Following up his surprisingly well-traveled, hourlong 2003 “Straight Outta Hunters Point,” San Francisco documentarian Kevin Epps’ “Rap Dreams” again trains his camcorder on the realities of Bay Area African-American youth. Feature tracks three aspiring rappers whose single-minded (if not very successful) pursuit of stardom might be seen by some as inspiring, by others as pipe-dreaming. While improving somewhat on the rough-hewn “Straight,” “Dreams” still sports its hazy grasp on narrative structure and focus. Nevertheless, what’s here is involving enough to play well in festival travel and DVD sales. Limited local theatrical runs commenced in mid-March.
Pic follows, over a presumed course of several years (passage of time is among several aspects that could be better articulated), Kev Kelley, Hectic and Mistah FAB, twentysomethings who’ve rapped since childhood. Each is sure he’ll make it — but then, as one long passage makes clear about two-thirds of the way through, so does just about every African-American youth under 35 with any semblance of rhyming skill.
Tracks are recorded and videos made. But the market seems glutted, the big break ever-elusive. Meanwhile, adult responsibilities accrue (including child support), necessitating less-than-glamorous day jobs.

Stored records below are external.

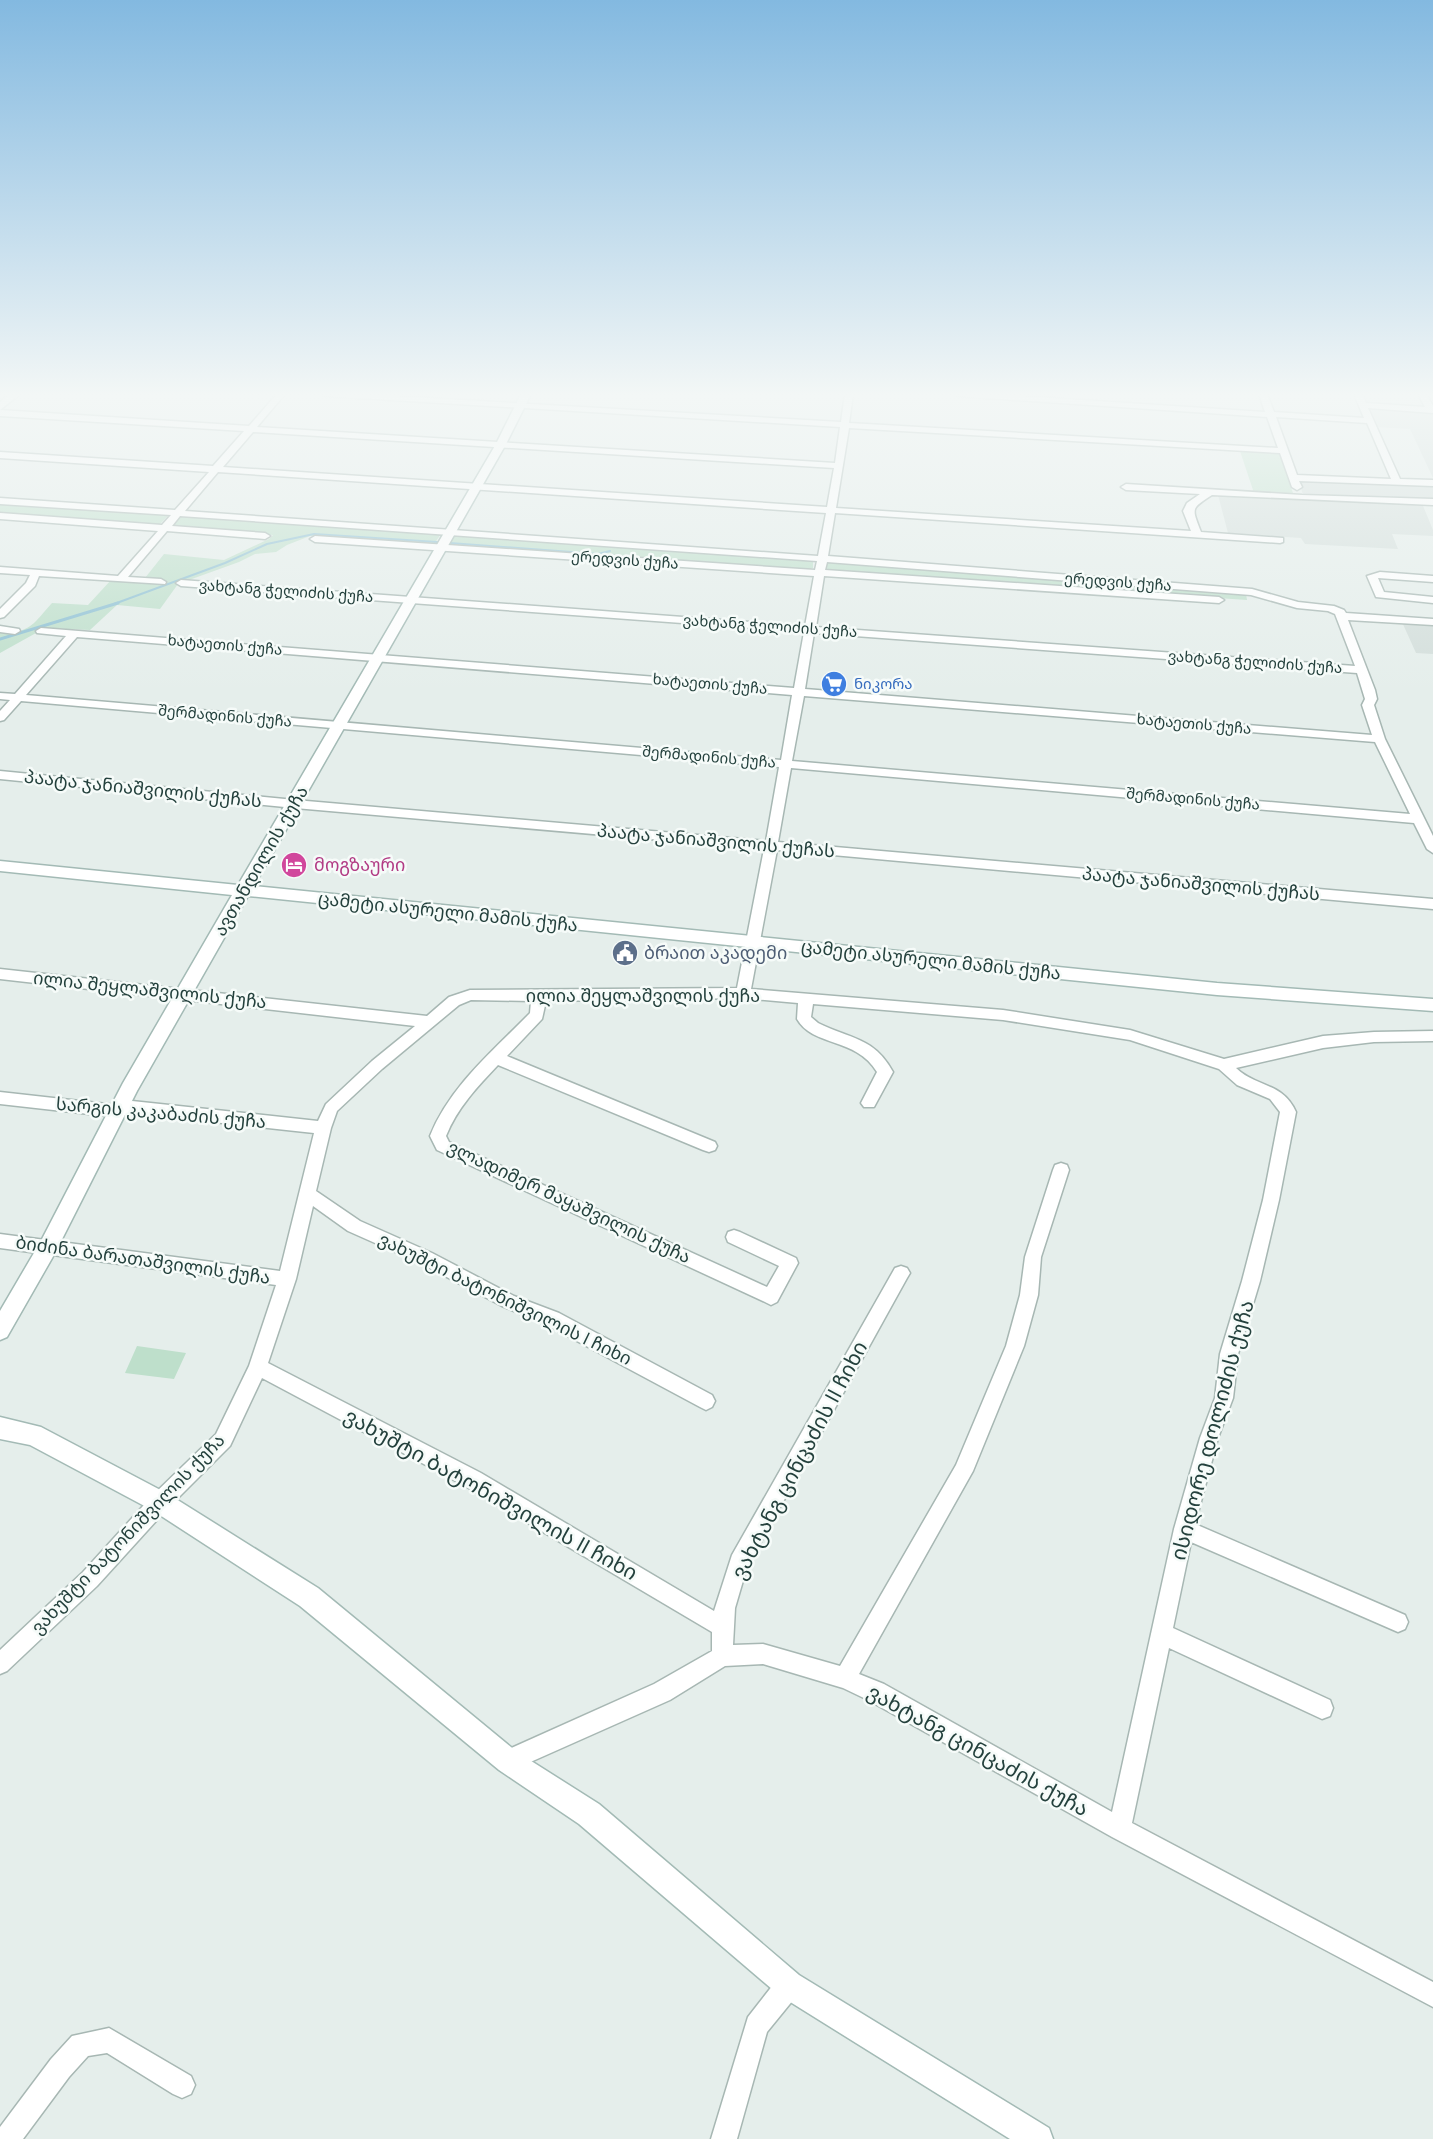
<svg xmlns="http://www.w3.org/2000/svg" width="1433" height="2139" font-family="Figtree,'Noto Sans Georgian',sans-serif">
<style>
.built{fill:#d3dedb}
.green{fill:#bedfcb}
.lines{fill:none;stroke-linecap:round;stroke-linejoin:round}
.stream-far1{stroke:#8dc0d3;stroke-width:2}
.stream{stroke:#8dc0d3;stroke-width:3}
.street-casing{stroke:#a7b7b3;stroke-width:3}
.secondary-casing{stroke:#a3bab5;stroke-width:3}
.street{fill:#fff;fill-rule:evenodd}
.secondary{fill:#fff;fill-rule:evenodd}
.labels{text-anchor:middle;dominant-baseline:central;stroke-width:5;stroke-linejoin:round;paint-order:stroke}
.far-street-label{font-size:15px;fill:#24413d;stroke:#f6fbf9}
.far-shop-label{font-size:15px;fill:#366cbe;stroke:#f6fbf9;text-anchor:start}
.street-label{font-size:18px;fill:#24413d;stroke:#f6fbf9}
.hotel-label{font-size:18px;fill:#b23c85;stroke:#f6fbf9;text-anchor:start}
.service-label{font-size:18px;fill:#4e5e75;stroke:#f6fbf9;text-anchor:start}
.near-street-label{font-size:21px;fill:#24413d;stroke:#f6fbf9}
</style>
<rect width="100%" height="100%" fill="#e5eeeb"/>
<path class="built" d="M1367,407L1433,411V478L1410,429L1375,427Z
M1298,480L1433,485V500L1421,501L1433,530V536L1392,534L1398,549L1305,544L1301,538L1228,533L1218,495L1305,500Z
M1402,622L1433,624V654L1416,653Z"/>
<path class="green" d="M1240,451L1279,453L1294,496L1254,493Z
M0,502L168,514V516L159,525L0,514Z
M179,516L441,534L434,544L310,536L287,545L276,552L255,554L239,562L178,584L160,609L117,605L90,630L45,628L0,653V632C30,634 33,624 52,603L88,605L111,580L155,579L145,578L164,554L224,560L269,539L273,535L170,526Z
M454,535L797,558L813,561V568L807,570L446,545Z
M825,562L1246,594L1247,600L824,571Z
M137,1346L186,1353L174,1379L125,1373Z"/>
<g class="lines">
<path class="stream-far1" d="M450,543L598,554L610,551
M114,604L225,563L267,544L314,534L437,542"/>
<path class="stream" d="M0,639L118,603"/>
<g class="street-casing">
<path id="street" d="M277,394H285L257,427L835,463L840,427L325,396L321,394H359L841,422L845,394H853L849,423L1278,448L1267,417L957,396L953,394H988L1265,412L1259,394H1267L1274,412L1364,418L1354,394H1362L1366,403L1425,407L1418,394H1426L1433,406V413L1368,408L1400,479L1433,480V486L1299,481L1302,487L1297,490L1292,487L1280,453L849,428L836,508L1191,531L1183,511L1187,503L1200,494L1126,490L1121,487L1126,484L1302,495L1433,499V505L1212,495C1190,509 1192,508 1201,532L1283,538V542L1280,543L835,513L828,556L1252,589L1298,602L1334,606L1344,610L1346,613L1433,619V625L1348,620L1375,690L1377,699L1374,705L1385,739L1433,836V853L1427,849L1414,823L791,768L778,842L1433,899V909L777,850L751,989L1003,1010L1130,1030L1224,1059L1323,1036L1374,1032L1433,1031V1041L1374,1042L1323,1048L1236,1068C1257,1088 1283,1082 1296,1112L1279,1200L1260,1281L1238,1354L1233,1398L1218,1438L1195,1524L1405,1615L1408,1622L1405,1629L1398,1632L1191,1542L1173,1628L1330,1700L1333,1708L1330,1716L1322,1719L1169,1648L1132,1823L1433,1982V2007L1112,1837L868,1700L843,1688L763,1664L725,1666L670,1700L508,1772L500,1769L497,1761L500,1753L654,1684L712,1651V1632L467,1487L262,1378L230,1446L167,1509L97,1586L7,1671L0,1674V1650L83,1572L153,1495L216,1434L249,1366L276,1285L0,1248V1234L280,1271L314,1133L132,1113L116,1117L0,1104V1092L116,1105L132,1101L318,1121L326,1104L372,1061L415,1026L0,979V969L427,1016L449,997L470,990L737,988L764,849L295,808L0,779V771L295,800L766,841L779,767L21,701L4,720L0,721V711L10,700L0,699V693L15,694L66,636L37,633L36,631L41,628L794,688L804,632L181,586L176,583L181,580L805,626L814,576L315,542L310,539L315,536L815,570L817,561L180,516L172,526L265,533L270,536L265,539L167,531L128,577L161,579L166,582L165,584L39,576L35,586L4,617L0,618V609L26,583L30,575L0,573V567L118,576L158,531L0,519V513L162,525L171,515L0,504V498L175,510L209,472L0,458V452L213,466L244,431L0,416V410L249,426ZM1276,417L1367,423L1391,479L1297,475ZM253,432L834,468L827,507L223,467ZM218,472L826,513L818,556L185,511ZM827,562L1251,595L1297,608L1328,611L1335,614L1355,666L816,627L824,576L1219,603L1224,600L1219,597L825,570ZM814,633L1357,673L1365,699L1362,705L1372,735L805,689ZM77,637L792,695L781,760L26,695ZM804,696L1375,742L1410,814L792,761ZM743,998L798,1003L797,1019C813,1047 856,1037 877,1072L861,1103L864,1107H874L893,1072C874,1037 850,1039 818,1023L811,1017L813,1004L1003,1020L1130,1040L1219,1069L1237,1085L1270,1099L1280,1112L1263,1200L1242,1281L1220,1354L1215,1398L1200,1438L1174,1529L1112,1812L884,1684L859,1674L973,1471L1024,1346L1038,1295L1041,1257L1069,1170L1067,1165L1061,1163L1055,1165L1053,1170L1025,1257L1020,1295L1006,1346L956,1465L840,1666L763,1644L733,1645L735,1608L747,1567L907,1278L910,1273L907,1268L901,1266L895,1268L732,1555L714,1611L481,1473L268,1363L296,1279L313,1206L348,1231L420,1263L502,1306L547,1325L700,1407L706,1410L712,1407L715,1401L712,1395L559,1313L514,1296L432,1253L360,1221L316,1191L331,1128L337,1111L382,1069L459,1005L471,1000L531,1001L530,1013C493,1051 450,1086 430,1136L437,1150L765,1302L771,1305L777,1302L798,1263L796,1258L740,1232L734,1230L728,1232L726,1237L728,1242L779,1266L767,1287L449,1142L446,1136C457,1108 478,1086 498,1065L703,1150L709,1152L715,1150L717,1146L715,1142L507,1056L542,1019L546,1001Z
M1380,572L1433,576V582L1378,578L1384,592L1433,597V603L1376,597L1367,576Z
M0,626L19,629L20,631L15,634L0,632Z
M789,1973L798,1976L801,1985L798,1994L767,2032L737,2139H711L748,2017L780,1976Z
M109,2028L191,2076L195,2085L191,2094L182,2098L173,2094L107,2053L88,2056L69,2077L23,2139H0V2127L51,2059L72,2036Z"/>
</g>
<g class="secondary-casing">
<path id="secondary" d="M10,394H20L0,410V402Z
M521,394H531L506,444L254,886L1217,983L1433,999V1011L1217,995L248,896L137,1091L55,1253L7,1337L0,1340V1311L41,1241L123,1083L232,895L0,871V861L238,885L496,444Z
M0,1417L41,1427L168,1494L318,1588L517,1752L599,1804L799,1975L1049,2128L1053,2139H1010L779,1995L579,1824L499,1770L300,1606L152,1510L30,1445L0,1439Z"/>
</g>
<use href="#street" class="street"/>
<use href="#secondary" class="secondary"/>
</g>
<linearGradient id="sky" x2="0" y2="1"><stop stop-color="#83b9e0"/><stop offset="0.57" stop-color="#f3f7f6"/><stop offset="1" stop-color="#f3f7f6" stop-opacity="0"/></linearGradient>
<rect width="1433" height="693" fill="url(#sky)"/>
<defs>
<g id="supermarket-disc" transform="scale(1.35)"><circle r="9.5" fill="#3f7fe0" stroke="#f6fbf9"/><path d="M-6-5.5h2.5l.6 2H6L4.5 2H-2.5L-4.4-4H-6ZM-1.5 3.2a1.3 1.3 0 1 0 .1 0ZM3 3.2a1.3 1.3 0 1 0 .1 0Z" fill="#fff"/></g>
<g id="hotel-disc" transform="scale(1.35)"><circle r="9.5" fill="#d1479c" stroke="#f6fbf9"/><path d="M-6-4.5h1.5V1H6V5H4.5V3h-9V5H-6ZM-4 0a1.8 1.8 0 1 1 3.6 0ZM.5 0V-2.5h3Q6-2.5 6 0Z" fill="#fff"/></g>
<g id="civic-disc" transform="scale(1.35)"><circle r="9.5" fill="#5c6f8a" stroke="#f6fbf9"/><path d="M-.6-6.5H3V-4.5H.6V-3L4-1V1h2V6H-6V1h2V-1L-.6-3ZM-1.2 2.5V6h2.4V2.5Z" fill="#fff"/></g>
</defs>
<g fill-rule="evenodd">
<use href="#supermarket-disc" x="834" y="684"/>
<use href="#hotel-disc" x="294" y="865"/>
<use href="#civic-disc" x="625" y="953"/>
</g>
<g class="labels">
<g class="far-street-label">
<text transform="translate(625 560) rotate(4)">ერედვის ქუჩა</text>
<text transform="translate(1118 582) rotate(4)">ერედვის ქუჩა</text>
<text transform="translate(286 591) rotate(4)">ვახტანგ ჭელიძის ქუჩა</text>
<text transform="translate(770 626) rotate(4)">ვახტანგ ჭელიძის ქუჩა</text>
<text transform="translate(225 645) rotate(5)">ხატაეთის ქუჩა</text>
<text transform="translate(1255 662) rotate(4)">ვახტანგ ჭელიძის ქუჩა</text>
<text transform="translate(710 684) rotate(5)">ხატაეთის ქუჩა</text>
<text transform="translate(225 716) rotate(5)">შერმადინის ქუჩა</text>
<text transform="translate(1194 724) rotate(5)">ხატაეთის ქუჩა</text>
<text transform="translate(709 757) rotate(5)">შერმადინის ქუჩა</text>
<text transform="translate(1193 799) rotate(5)">შერმადინის ქუჩა</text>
</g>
<g class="far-shop-label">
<text x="854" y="684">ნიკორა</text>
</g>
<g class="street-label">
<text transform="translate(143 789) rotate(6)">პაატა ჯანიაშვილის ქუჩას</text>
<text transform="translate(716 841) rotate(5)">პაატა ჯანიაშვილის ქუჩას</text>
<text transform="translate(261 861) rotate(-60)">ავთანდილის ქუჩა</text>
<text transform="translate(1201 884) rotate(5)">პაატა ჯანიაშვილის ქუჩას</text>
<text transform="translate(448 912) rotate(6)">ცამეტი ასურელი მამის ქუჩა</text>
<text transform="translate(931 960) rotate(6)">ცამეტი ასურელი მამის ქუჩა</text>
<text transform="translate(150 990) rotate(6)">ილია შეყლაშვილის ქუჩა</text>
<text x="643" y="996">ილია შეყლაშვილის ქუჩა</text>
<text transform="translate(161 1113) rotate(5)">სარგის კაკაბაძის ქუჩა</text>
<text transform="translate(569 1202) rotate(25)">ვლადიმერ მაყაშვილის ქუჩა</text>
<text transform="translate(143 1260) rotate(8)">ბიძინა ბარათაშვილის ქუჩა</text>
<text transform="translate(505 1299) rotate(26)">ვახუშტი ბატონიშვილის I ჩიხი</text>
<text transform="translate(128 1534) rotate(-46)">ვახუშტი ბატონიშვილის ქუჩა</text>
</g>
<g class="hotel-label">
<text x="314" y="865">მოგზაური</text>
</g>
<g class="service-label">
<text x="644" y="953">ბრაით აკადემი</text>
</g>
<g class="near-street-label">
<text transform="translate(1212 1430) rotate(-75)">ისიდორე დოლიძის ქუჩა</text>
<text transform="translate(799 1460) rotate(-62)">ვახტანგ ცინცაძის II ჩიხი</text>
<text transform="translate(491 1494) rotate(29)">ვახუშტი ბატონიშვილის II ჩიხი</text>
<text transform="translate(978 1750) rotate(29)">ვახტანგ ცინცაძის ქუჩა</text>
</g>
</g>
</svg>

Trio won’t give up their dream easily, but what are the odds of real success? A grumpy voice of reason is provided by Kev’s uncle, who sits behind a desk in suit and tie (at first one assumes he’s a school principal) to dismiss rap (or pro sports) dreams as “fool’s gold.” How many aspirants will ever enter that rarefied winner’s circle where bling flows? (One might also note that this year’s breakout rapper is often next year’s back-to-broke has-been.) Better to invest all that energy in education, training and gainful employment, he thunders.
Uncle’s frames of references might be old-fashioned enough to laugh off (he thinks entertainers need to be multi-talents “like Sammy Davis Jr.”), but he’s got a point. On the other hand, it’s hard to blame ghetto youth for chasing rainbows when their immediate reality is so bleak — or when their neighborhoods’ prevailing models for success are get-rich-quick dealers and thugz rather than the hard-working wage slaves Uncle applauds.
Lead personalities are engaging enough, with Mistah FAB coming off as the rapper with the most distinctive and infectious style. While there are numerous informational gaps and awkward narrative leaps, pic remains engrossing — even if its ending leaves everyone’s dreams still up in the air, perhaps for good.
Verite lensing is serviceable, editing better at shaping individual sequences than a whole arc; voiceover narration (presumably read by the helmer) is stilted.